I ask a few more questions, but he sounds weary of talking, not just of his injury but of his whole career. He seems, genuinely, to be through with all that. Phil Collins has spent the previous 18 months not making music but writing his book, and his career, believe it or not, is now pretty much the Alamo. Whether this is a crazy development or not depends upon who you are, how receptive you are to the spell of a mythic story, whether you yourself had once been an impressionable boy who had happened to catch a glimpse of the buckskin-clad Davy Crockett on your TV screen, or been forever changed at the movies by the sight of a simple glance.

We walk out of the studio and he closes the door behind him and leads me back through his basement museum. We haven't yet made our way through all the artifacts, and there is more stuff he wants to show me: Sam Houston's snuffbox and a flattened cannonball that he says hit the Alamo wall and what he believes, but cannot really prove, was Travis' sword belt, made of red Moroccan leather with gleaming gold buckles.

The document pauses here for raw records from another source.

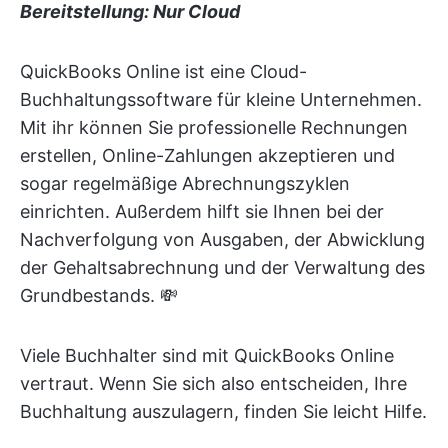
Bereitstellung: Nur Cloud
QuickBooks Online ist eine Cloud-
Buchhaltungssoftware für kleine Unternehmen.
Mit ihr können Sie professionelle Rechnungen
erstellen, Online-Zahlungen akzeptieren und
sogar regelmäßige Abrechnungszyklen
einrichten. Außerdem hilft sie Ihnen bei der
Nachverfolgung von Ausgaben, der Abwicklung
der Gehaltsabrechnung und der Verwaltung des
Grundbestands. 💸
Viele Buchhalter sind mit QuickBooks Online
vertraut. Wenn Sie sich also entscheiden, Ihre
Buchhaltung auszulagern, finden Sie leicht Hilfe.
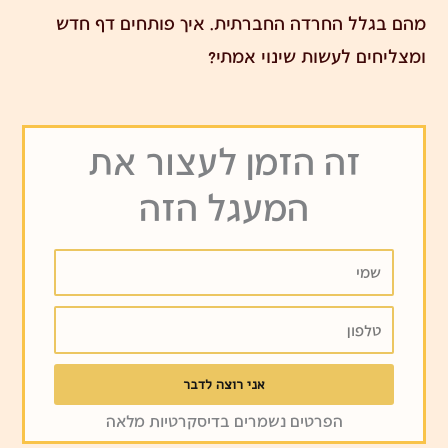
מהם בגלל החרדה החברתית. איך פותחים דף חדש
ומצליחים לעשות שינוי אמתי?
זה הזמן לעצור את
המעגל הזה
שמי
טלפון
אני רוצה לדבר
הפרטים נשמרים בדיסקרטיות מלאה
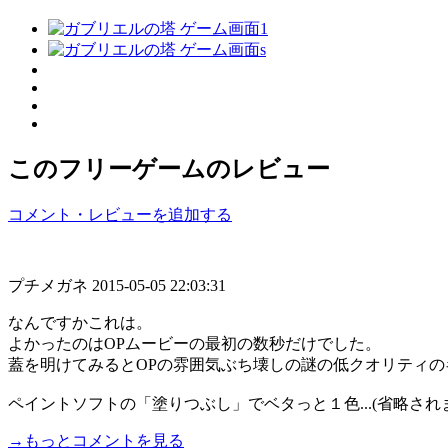
このフリーゲームのレビュー
コメント・レビューを追加する
プチメガネ
2015-05-05 22:03:31
なんですかこれは。
よかったのはOPムービーの最初の数秒だけでした。
蓋を明けてみるとOPの雰囲気ぶち壊しの謎の低クオリティの
ペイントソフトの「塗りつぶし」でベタっと１色...(省略され
→もっとコメントを見る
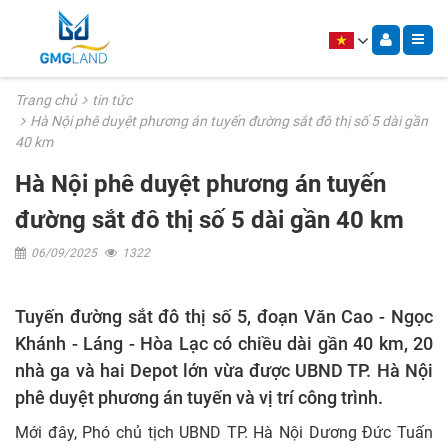
Trang chủ
tin tức
Hà Nội phê duyệt phương án tuyến đường sắt đô thị số 5 dài gần
40 km
Hà Nội phê duyệt phương án tuyến
đường sắt đô thị số 5 dài gần 40 km
06/09/2025
1322
Tuyến đường sắt đô thị số 5, đoạn Văn Cao - Ngọc
Khánh - Láng - Hòa Lạc có chiều dài gần 40 km, 20
nhà ga và hai Depot lớn vừa được UBND TP. Hà Nội
phê duyệt phương án tuyến và vị trí công trình.
Mới đây, Phó chủ tịch UBND TP. Hà Nội Dương Đức Tuấn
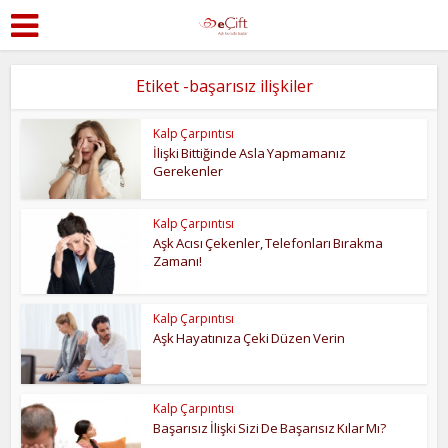
Etiket -başarısız ilişkiler
Kalp Çarpıntısı
İlişki Bittiğinde Asla Yapmamanız
Gerekenler
Kalp Çarpıntısı
Aşk Acısı Çekenler, Telefonları Bırakma
Zamanı!
Kalp Çarpıntısı
Aşk Hayatınıza Çeki Düzen Verin
Kalp Çarpıntısı
Başarısız İlişki Sizi De Başarısız Kılar Mı?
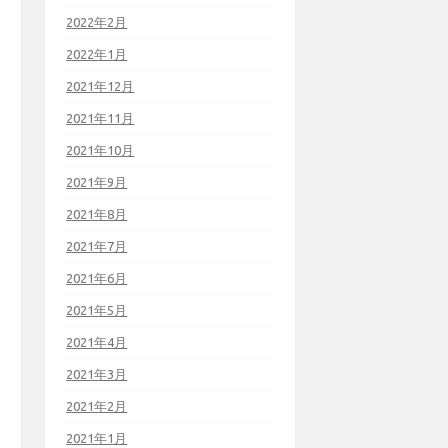
2022年2月
2022年1月
2021年12月
2021年11月
2021年10月
2021年9月
2021年8月
2021年7月
2021年6月
2021年5月
2021年4月
2021年3月
2021年2月
2021年1月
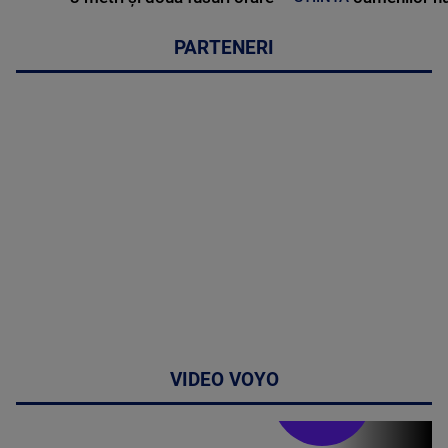
PARTENERI
VIDEO VOYO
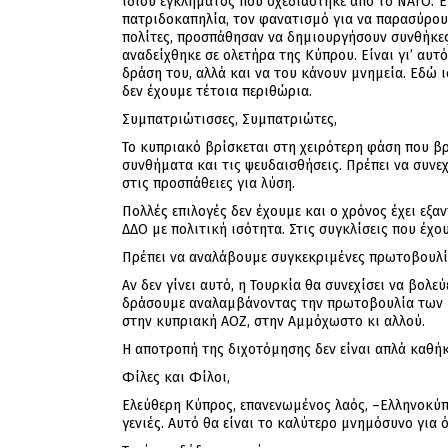
ίδιου εγκλήματος που σχεδιάστηκε από το ΝΑΤΟ. Έ
πατριδοκαπηλία, τον φανατισμό για να παρασύρου
πολίτες, προσπάθησαν να δημιουργήσουν συνθήκες 
αναδείχθηκε σε ολετήρα της Κύπρου. Είναι γι’ αυ
δράση του, αλλά και να του κάνουν μνημεία. Εδώ ι
δεν έχουμε τέτοια περιθώρια.
Συμπατριώτισσες, Συμπατριώτες,
Το κυπριακό βρίσκεται στη χειρότερη φάση που βρ
συνθήματα και τις ψευδαισθήσεις. Πρέπει να συνεχ
στις προσπάθειες για λύση.
Πολλές επιλογές δεν έχουμε και ο χρόνος έχει εξα
ΔΔΟ με πολιτική ισότητα. Στις συγκλίσεις που έχο
Πρέπει να αναλάβουμε συγκεκριμένες πρωτοβουλίε
Αν δεν γίνει αυτό, η Τουρκία θα συνεχίσει να βολ
δράσουμε αναλαμβάνοντας την πρωτοβουλία των κι
στην κυπριακή ΑΟΖ, στην Αμμόχωστο κι αλλού.
Η αποτροπή της διχοτόμησης δεν είναι απλά καθήκ
Φίλες και Φίλοι,
Ελεύθερη Κύπρος, επανενωμένος λαός, –Ελληνοκύπρ
γενιές. Αυτό θα είναι το καλύτερο μνημόσυνο για 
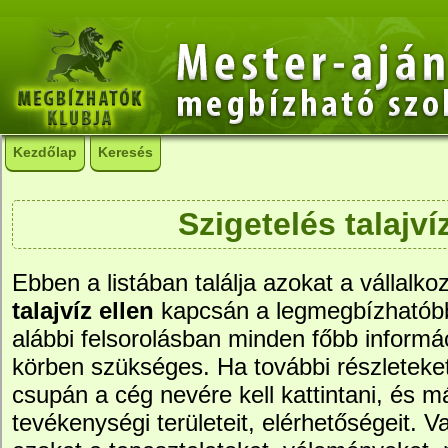
Kezdőlap
Keresés
Szigetelés talajví
Ebben a listában találja azokat a vállalko
talajvíz ellen
kapcsán a legmegbízhatób
alábbi felsorolásban minden főbb informác
körben szükséges. Ha további részleteke
csupán a cég nevére kell kattintani, és má
tevékenységi területeit, elérhetőségeit. Va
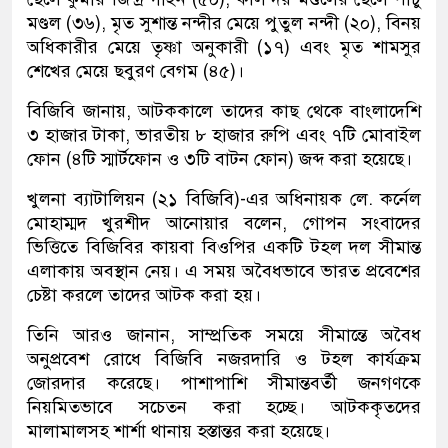
মণ্ডল (৩৬), মৃত সুশান্ত নন্দীর মেয়ে পুতুল নন্দী (২০), বিনয়
অধিকারীর মেয়ে তৃষ্ণা অনুকারী (১৭) এবং মৃত শামসুর
শেখের মেয়ে ছবুরণ বেগম (৪৫)।
বিজিবি জানায়, আটককালে তাদের কাছ থেকে বাংলাদেশি
৩ হাজার টাকা, ভারতীয় ৮ হাজার রুপি এবং ৭টি মোবাইল
ফোন (৪টি স্মার্টফোন ও ৩টি বাটন ফোন) জব্দ করা হয়েছে।
খুলনা ব্যাটালিয়ন (২১ বিজিবি)-এর অধিনায়ক লে. কর্নেল
মোহাম্মদ খুরশীদ আনোয়ার বলেন, গোপন সংবাদের
ভিত্তিতে বিজিবির কায়বা বিওপির একটি টহল দল সীমান্ত
এলাকায় অবস্থান নেয়। এ সময় অবৈধভাবে ভারত প্রবেশের
চেষ্টা করলে তাদের আটক করা হয়।
তিনি আরও জানান, সাম্প্রতিক সময়ে সীমান্তে অবৈধ
অনুপ্রবেশ রোধে বিজিবি নজরদারি ও টহল কার্যক্রম
জোরদার করেছে। পাশাপাশি সীমান্তবর্তী জনগণকে
নিয়মিতভাবে সচেতন করা হচ্ছে। আটককৃতদের
মালামালসহ শার্শা থানায় হস্তান্তর করা হয়েছে।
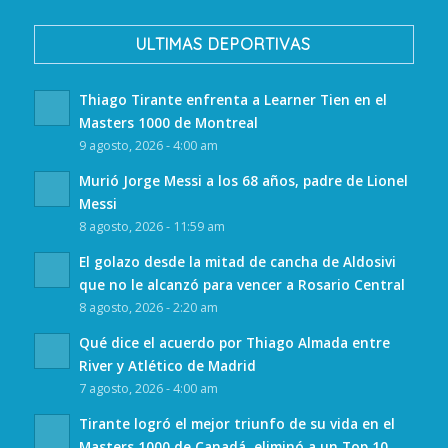
ULTIMAS DEPORTIVAS
Thiago Tirante enfrenta a Learner Tien en el
Masters 1000 de Montreal
9 agosto, 2026 - 4:00 am
Murió Jorge Messi a los 68 años, padre de Lionel
Messi
8 agosto, 2026 - 11:59 am
El golazo desde la mitad de cancha de Aldosivi
que no le alcanzó para vencer a Rosario Central
8 agosto, 2026 - 2:20 am
Qué dice el acuerdo por Thiago Almada entre
River y Atlético de Madrid
7 agosto, 2026 - 4:00 am
Tirante logró el mejor triunfo de su vida en el
Masters 1000 de Canadá, eliminó a un Top 10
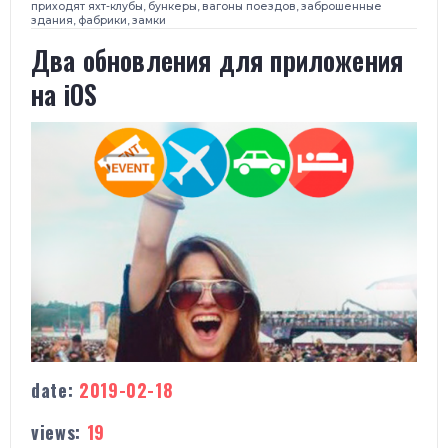
приходят яхт-клубы, бункеры, вагоны поездов, заброшенные
здания, фабрики, замки
Два обновления для приложения
на iOS
date:
2019-02-18
views:
19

"Phil Collins Remembers the Alamo" appeared in the April 2012 issue of American History.
 


5 Responses to “Phil Collins Remembers the Alamo”


  1. 1
    Yvonne says:

    My friend mentioned that on the tour it was mentioned about a ring that a little girl gave Sam Houston. I cannot find this mentioned on the internet. I would like to see a picture or drawing depicting this ring, or just a description, if it is available. Thought that w/your deep interest in the Alamo, you might have some knowledge about this.
    Thank You,
    Yvonne

  2. 2
    Derek Dulley says:

    I HAVE A VERY STRONG FEELING I HAVE A PAST LIFE AS DAVY CROCKETT. I CAN SUPPLY DETAIL IF YOU LEAVE ME YOUR EMAIL ADDRESS. DEREK DULLEY. derekdulley@yahoo.ca

    • 2.1
      Harold says:

      Sure, just like I was General Santa Anna in a previous life. I think that's why I like tacos and margaritas so much.

  3. 3
    Nano says:

    I suppose Mr. Collins has been awared that the battle of el Alamo (oficially the Mission of San Antonio de Valero) really had nothing in common with the film, excepting the fact that everybody was killed there. The battle was a fight of spanish people helped by some Us volunteers (as David Crokett or Mister Bowie) against the mexican empire, governed at the time by the general de Antonio Lopez de Santa Anna (dictator?…as George Washington was). The epic situation was the only real fact that the film covers, but it was not a fight for freedom in the american way and by american people. Was a fight for tradition between spanish descents, the same fight that taked place in Guatemala (former capitanía general) during the 19th century.